Xiaomi Redmi Note6-Pro smartphones running Android 8.1 were utilized to gather data for the dataset. It features many sensors, including the gyroscope and accelerometer which were employed for data collecting. To acquire these signals, we relied on the Android program Sensor Kinetics Pro, which records data from the three-dimensional sensors at a sampling frequency of more than 400 Hz and provides information on the gravitation, linear acceleration, and spinning of the sensors.

This dataset sampled major features including acceleration, gravitation, direction, linear acceleration, and rotational across all three axes at a rate of 50 Hz.

3.2 Data Pre-processing

In data pre-processing, noise removal and data normalization were performed on unprocessed sensor data.
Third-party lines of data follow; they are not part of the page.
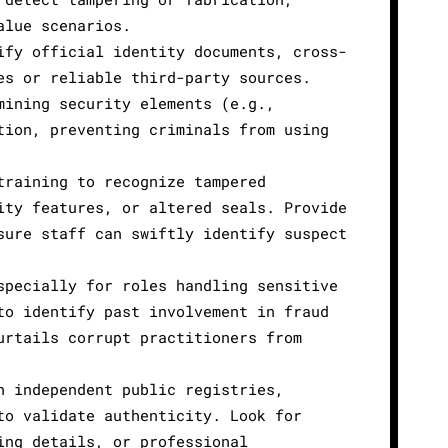
alue scenarios.
ify official identity documents, cross-
es or reliable third-party sources.
mining security elements (e.g.,
tion, preventing criminals from using
training to recognize tampered
ity features, or altered seals. Provide
sure staff can swiftly identify suspect
specially for roles handling sensitive
to identify past involvement in fraud
urtails corrupt practitioners from
h independent public registries,
to validate authenticity. Look for
ing details, or professional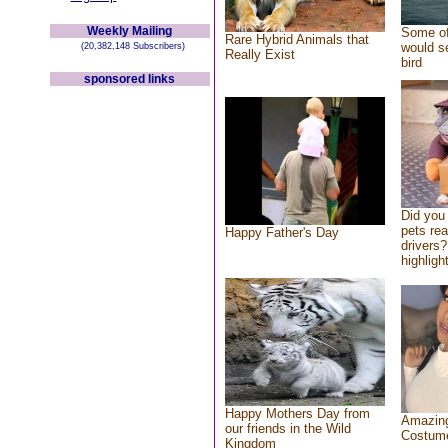
Weekly Mailing
Some of
Rare Hybrid Animals that
would se
(20,382,148 Subscribers)
Really Exist
bird
sponsored links
Did you
pets re
Happy Father's Day
drivers?
highlight
Happy Mothers Day from
Amazing
our friends in the Wild
Costum
Kingdom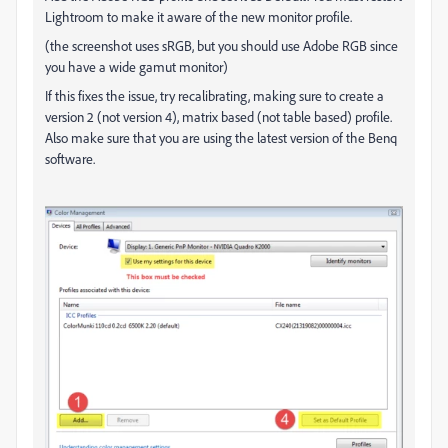
Lightroom to make it aware of the new monitor profile.
(the screenshot uses sRGB, but you should use Adobe RGB since
you have a wide gamut monitor)
If this fixes the issue, try recalibrating, making sure to create a
version 2 (not version 4), matrix based (not table based) profile.
Also make sure that you are using the latest version of the Benq
software.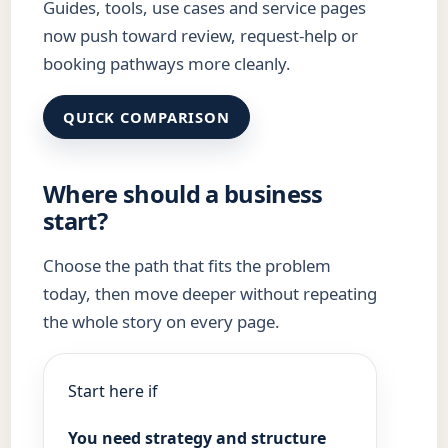
Guides, tools, use cases and service pages
now push toward review, request-help or
booking pathways more cleanly.
QUICK COMPARISON
Where should a business
start?
Choose the path that fits the problem
today, then move deeper without repeating
the whole story on every page.
Start here if
You need strategy and structure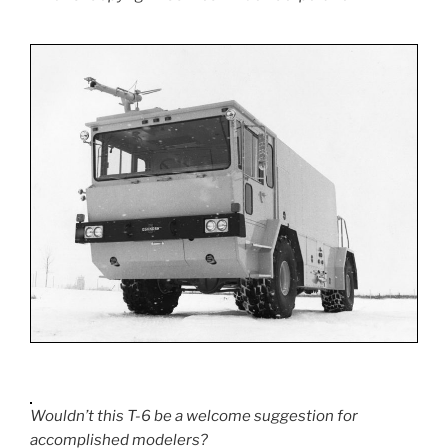
Wouldn’t this T-6 be a welcome suggestion for
accomplished modelers?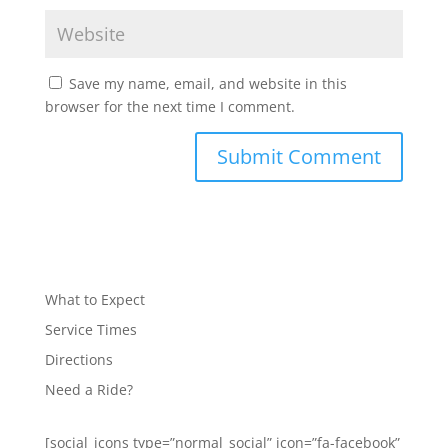
Save my name, email, and website in this
browser for the next time I comment.
What to Expect
Service Times
Directions
Need a Ride?
[social_icons type=”normal_social” icon=”fa-facebook”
The pre-processed data of the sensor were then separated by utilizing fixed-width sliding windows of 1 to 5 s with a 50% overlap ratio.

3.3 The Proposed DriveNeXt Architecture

In this work, we devised a multi-branch aggregation strategy in response to the ResNeXt model [17]. This approach provides kernel feature maps of varying sizes as a contrast to concatenated in the InceptionNet model [6]. This significantly reduced the number of model parameters, enabling these interconnections to be suitable for edge and low-latency processes.

Three convolutional kernel dimensions are represented in the DriveNeXt model’s three components. There are three unique kernel dimensions (1 \(\times \) 3, 1 \(\times \) 5, and 1 \(\times \) 7) in each MultiKernel (MK) device. The sophistication of the network and the number of parameters are further reduced by using 1 \(\times \) 1 convolutions before implementing these kernels. DriveNeXt specifications are shown in Fig. 2.

Fig. 2.
figure 2

An overview of MultiKernel component architecture

The DriveNeXt architecture has a minimal number of trainable parameters – just 23,653. The complete model is made up of six MK units, with the number of kernels being reduced to the desired number of classes using a 1 \(\times \) 1 convolutional method. The layout of the DriveNeXt model is shown in Fig. 3.

Fig. 3.
figure 3

The DriveNeXt architectural design

4 Experiments and Research Findings

In this section, we discuss the experimental setup and provide the experimental observations used to assess the standard CNN and LSTM models and the proposed DriveNeXt model for driving action detection based on smartphone sensor data.

4.1 Research Setting

Each investigation in this research is carried out on the Google Colab-Pro platform operating a V100 Tesla. Python is used for development in addition to the packages TensorFlow, Keras, Scikit-Learn, Numpy, and Pandas.

4.2 Research Findings

Table 1 displays the average accuracy and F1-score of DriveNeXt and benchmark models. Each model in the table employed varying sizes (1 s to 5 s) of sliding window data to train and test models with a 5-fold cross-validation process.

Table 1. Identification effectiveness of baseline models compared with the proposed DriveNeXt model

Based on Table 1, the findings suggest that the DriveNeXt model outperformed CNN and LSTM benchmark models for all window sizes. The DriveNeXt model achieved the most significant performance of window size of 1 s with an accuracy of 96.95%.

5 Conclusion and Future Works

In this study, smartphone sensor-based identification of driving activity was investigated. We proposed the DriveNeXt deep residual model to achieve the study objective for driving behavior identification. Models were trained and tested to measure detection capability using a publicly available benchmark dataset. CNN and LSTM are the two baseline deep learning models used to compare the DriveNeXt model. The experimental findings demonstrate that the DriveNeXt has the most outstanding performance for all sliding window data sizes. The DriveNeXt model is successful at recognizing driver behavior.

In future research, we want to investigate driving action detection using different kinds of deep learning networks, including ResNet, InceptionTime, Temporal Transformer, etc.